Member of the South Dakota House of Representatives from the 23rd district
- In office January 2009 – January 2015 Serving with Justin Cronin (2009–2015)
- Preceded by: Justin Davis Tom Hackl
- Succeeded by: Justin Cronin Michele Harrison

Personal details
- Born: January 7, 1960 (age 66) Montclair, New Jersey
- Party: Republican
- Spouse: Holly Wanner (1985-2018)
- Children: Austin Hoffman (b. 1985); Alexandra Hoffman (b. 1987); Elizabeth Hoffman (b. 1990);
- Alma mater: Northern State University Yankton College

= Charles Hoffman (politician) =

American politician

Charles B. Hoffman (born January 7, 1960) is an American politician and a Republican member of the South Dakota House of Representatives representing District 23 since January 12, 2021 and previously held the same seat from January 2009 to January 2015. During his second two-year term (2011–12), he served as the House's Majority Whip.

==Early life and education==
Hoffman was born in Montclair, New Jersey.
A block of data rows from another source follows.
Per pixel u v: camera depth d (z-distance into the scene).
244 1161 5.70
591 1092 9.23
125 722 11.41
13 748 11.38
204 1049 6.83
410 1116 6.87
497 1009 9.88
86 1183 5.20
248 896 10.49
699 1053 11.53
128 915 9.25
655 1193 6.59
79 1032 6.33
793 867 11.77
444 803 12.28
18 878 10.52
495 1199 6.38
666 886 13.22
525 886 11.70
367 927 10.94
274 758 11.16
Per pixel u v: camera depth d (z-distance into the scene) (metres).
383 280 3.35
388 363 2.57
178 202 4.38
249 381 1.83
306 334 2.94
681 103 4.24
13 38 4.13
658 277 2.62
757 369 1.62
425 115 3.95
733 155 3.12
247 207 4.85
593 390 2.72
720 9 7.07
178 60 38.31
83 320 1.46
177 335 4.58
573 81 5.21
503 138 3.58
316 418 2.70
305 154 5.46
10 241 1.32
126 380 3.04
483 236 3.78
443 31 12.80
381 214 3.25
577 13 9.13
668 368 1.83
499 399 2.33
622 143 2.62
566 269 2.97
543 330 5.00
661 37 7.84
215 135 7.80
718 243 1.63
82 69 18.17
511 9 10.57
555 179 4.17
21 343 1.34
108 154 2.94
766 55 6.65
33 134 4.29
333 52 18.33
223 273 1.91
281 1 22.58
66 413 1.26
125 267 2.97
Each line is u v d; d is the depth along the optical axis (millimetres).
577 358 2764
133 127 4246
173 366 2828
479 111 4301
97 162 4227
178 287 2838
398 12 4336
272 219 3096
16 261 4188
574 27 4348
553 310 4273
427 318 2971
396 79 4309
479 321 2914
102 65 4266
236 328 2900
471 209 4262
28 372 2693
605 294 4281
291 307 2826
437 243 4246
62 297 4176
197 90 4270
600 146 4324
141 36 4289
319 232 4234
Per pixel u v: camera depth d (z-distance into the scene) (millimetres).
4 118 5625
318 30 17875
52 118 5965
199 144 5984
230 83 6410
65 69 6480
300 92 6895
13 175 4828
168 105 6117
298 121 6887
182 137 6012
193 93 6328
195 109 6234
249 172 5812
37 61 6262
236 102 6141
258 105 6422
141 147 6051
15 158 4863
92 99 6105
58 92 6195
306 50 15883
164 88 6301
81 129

He attended Northern State University (NSU) and Yankton College. While at NSU, he met a fellow student named Holly Wanner. They got married in 1985, and together, they have three children: Austin (born 1985), a television journalist; Alex (born 1987), also a TV journalist and a former Miss South Dakota in the Miss America circuit; and Elizabeth (born 1990), also a former beauty queen. Hoffman and Holly divorced in 2018. Hoffman lives on a ranch outside Eureka, South Dakota.

==Election history==

- 2020 Hoffman was elected with 6,791 votes and Spencer Gosch was re-elected with 8,325 votes;.
Gosch won the Republican primary election with 3,107 votes along with Charlie Hoffman who received 2,709 votes while James Wangsness received 1,072 votes and Kevin Watts received 755 votes.

- 2016 In the Republican primary, Hoffman was defeated by Spencer Gosch who received 2,135 votes and John Lake who received 2,466 votes while Hoffman received 1,706 votes and Dick Werner received 1,607 votes.
- 2012: Hoffman and Representative Justin Cronin were unopposed for both the June 5, 2012 Republican Primary and the November 6, 2012 General election, where Hoffman took the first seat with 6,831 votes (51.5%) and Representative Cronin took the second seat.
- 2010: Hoffman and Representative Cronin were unopposed for both the June 8, 2010 Republican Primary and the November 2, 2010 General election, where Representative Cronin took the first seat and Hoffman took the second seat with 4,812 votes (47.39%).
- 2008: When District 23 incumbent Republican Representative Tom Hackl ran for South Dakota Senate and Justin Davis left the Legislature leaving both District 23 seats open, Hoffman ran in the June 3, 2008 Republican Primary; in the five-way November 4, 2008 General election fellow Republican nominee Justin Cronin took the first seat and Hoffman took the second seat with 4,897 votes (32%) ahead of Democratic nominees Orland Geigle, Leonard Linde, and Independent candidate Wayne Schmidt.

==In media==
Hoffman's then-wife Holly was a contestant on Survivor: Nicaragua in 2010. In the series' fourteenth episode, he appeared as a "loved one" for a reward challenge. Ultimately, the Hoffmans were one of the pairs chosen by Chase Rice, the challenge winner, to join him (and his mother) in partaking the reward.